FAIL!! That ended in a big way, and I was on my own. I determined I would not go back to an actively gay lifestyle. But I was not ready to go back to Christ.
I tried the ex-gay route, without God. If you can make this work on your own steam, my hat is off to you. I could not. For me, without God, there was no reason not to be gay. Without God, I am just another primate in the world, with no reason not to pursue the lusts of the world.
I began to have a yearning in my heart for Christ, and the only person I knew whose faith in God I trusted was my ex-fiancée. So I e-mailed her … a few times. She agreed to talk as friends, and that was all that I at the time hoped for. We have always been great friends. She is stubborn as hell, and I am stubborn as hell. She, to sound corny, challenges me and completes me.
We were married September 6 of this year, after over a decade of dancing around the subject. When we were talking marriage, I had so many fears. Would I be a good husband? Would I be able to … perform? Would I be everything she needed me to be?
Well, brothers, I can tell you this. Go forth BOLDLY in faith of God. Believe it or not. When you find the woman you love and the process begins, you will be as scared as hell. She will be preparing and fussing over every detail imaginable, and you will be oblivious.
When the big day arrives and her daddy hands her off to you, your heart will melt. When you see her in that dress — and I SWEAR this is true, there is something mystical about a wedding dress on the woman you love — you WILL get a lump in your throat. When you repeat the words that the preacher says to you, to her … you WILL feel a change inside you. At the reception, when your best man gives a toast and you join the best club in the world, my friend — the “Husband Club” — you will fell emboldened.
Now, believe it or not, even though we had been together on and off for over a decade, we had never had sex. If you are faithful to God, he will be faithful to you. Now, Mr. Moderator, I will not be graphic here, but when the reception is over and the dancing is through, it will just be the five of you in the room — you, your wife, God, Jesus and the Holy Spirit. And if you don’t think that they aren’t in the room cheering you on, you are WRONG.
I know. I was there. And when you lie down with the woman you love, and in the covenant of marriage, NO OTHER SEX YOU HAVE EVER HAD COMPARES! No guy you have met in a stinky, smelling-of-beer bar or in a dimly lit park or anywhere else can touch this, my friend.
In the “OLD FLESH” you were nothing more than a primate, doing what primates do. Once you say you do and she says she does, you enter into a covenant, not only with her, but with God as well. And no matter what your track record with covenants may be, his is SPOTLESS!!
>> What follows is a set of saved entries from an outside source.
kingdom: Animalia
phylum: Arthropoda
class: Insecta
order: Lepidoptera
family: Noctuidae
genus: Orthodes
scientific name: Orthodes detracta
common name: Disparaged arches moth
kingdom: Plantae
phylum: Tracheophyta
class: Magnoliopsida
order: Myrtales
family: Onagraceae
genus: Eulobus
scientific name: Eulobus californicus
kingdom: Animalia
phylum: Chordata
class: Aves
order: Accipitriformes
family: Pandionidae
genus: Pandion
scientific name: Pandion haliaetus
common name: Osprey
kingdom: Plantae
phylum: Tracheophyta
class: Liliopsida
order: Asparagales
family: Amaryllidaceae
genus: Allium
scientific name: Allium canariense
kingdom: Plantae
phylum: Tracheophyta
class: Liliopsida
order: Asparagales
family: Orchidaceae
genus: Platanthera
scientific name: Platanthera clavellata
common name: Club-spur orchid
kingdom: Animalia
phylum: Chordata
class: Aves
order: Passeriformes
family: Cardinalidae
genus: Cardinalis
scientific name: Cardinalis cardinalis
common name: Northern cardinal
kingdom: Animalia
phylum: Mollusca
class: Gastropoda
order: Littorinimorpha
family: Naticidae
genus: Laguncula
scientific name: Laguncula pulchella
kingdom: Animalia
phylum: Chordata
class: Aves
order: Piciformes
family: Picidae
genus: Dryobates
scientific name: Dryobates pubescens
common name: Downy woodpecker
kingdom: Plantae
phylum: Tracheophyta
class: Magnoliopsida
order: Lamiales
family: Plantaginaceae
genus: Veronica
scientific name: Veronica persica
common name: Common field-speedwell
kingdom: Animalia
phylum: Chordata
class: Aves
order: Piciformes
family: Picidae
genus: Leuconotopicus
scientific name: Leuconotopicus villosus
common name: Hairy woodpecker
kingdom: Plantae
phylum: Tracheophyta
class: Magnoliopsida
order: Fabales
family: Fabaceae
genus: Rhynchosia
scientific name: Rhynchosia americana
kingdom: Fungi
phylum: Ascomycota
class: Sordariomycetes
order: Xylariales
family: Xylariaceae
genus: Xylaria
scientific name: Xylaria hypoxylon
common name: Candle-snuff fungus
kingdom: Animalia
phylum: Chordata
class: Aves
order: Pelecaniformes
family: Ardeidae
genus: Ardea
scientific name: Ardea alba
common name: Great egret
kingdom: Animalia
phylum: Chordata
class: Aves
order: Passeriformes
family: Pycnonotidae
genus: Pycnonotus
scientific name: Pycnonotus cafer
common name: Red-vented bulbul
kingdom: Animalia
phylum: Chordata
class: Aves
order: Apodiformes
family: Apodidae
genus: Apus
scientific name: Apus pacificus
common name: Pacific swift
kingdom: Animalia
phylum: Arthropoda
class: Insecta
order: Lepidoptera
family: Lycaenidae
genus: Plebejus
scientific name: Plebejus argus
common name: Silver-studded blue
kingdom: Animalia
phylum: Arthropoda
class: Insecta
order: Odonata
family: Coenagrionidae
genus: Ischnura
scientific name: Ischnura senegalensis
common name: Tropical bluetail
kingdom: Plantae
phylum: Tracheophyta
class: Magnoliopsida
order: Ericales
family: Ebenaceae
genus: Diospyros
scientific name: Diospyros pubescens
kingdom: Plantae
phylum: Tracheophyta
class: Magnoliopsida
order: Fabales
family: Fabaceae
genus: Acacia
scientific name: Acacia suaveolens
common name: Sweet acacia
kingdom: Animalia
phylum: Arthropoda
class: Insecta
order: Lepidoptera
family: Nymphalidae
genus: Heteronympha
HE will make you BOLD! I know. He does it in my life every day (well, not every day as I work full time, I am 40 and I am tired). GO boldly in faith, my brothers. Keep this covenant.
Now, you will be tempted. The enemy will make feeble attempts to trap you. But, all you have to do is abide in your covenant. Love, Honor, Cherish HER, and HER ALONE. And the times of trial will end. Trials will end and you will feel victorious for having kept faithful. If you give in, the time of trial will also end, and you will be there with your shame. Your choice. It always has been.
Pray for us, and our hope of a child.
Please be hopeful, be faithful, do not wait. Go forth in faith, knowing that the good work God has begun in you, he will be faithful to complete.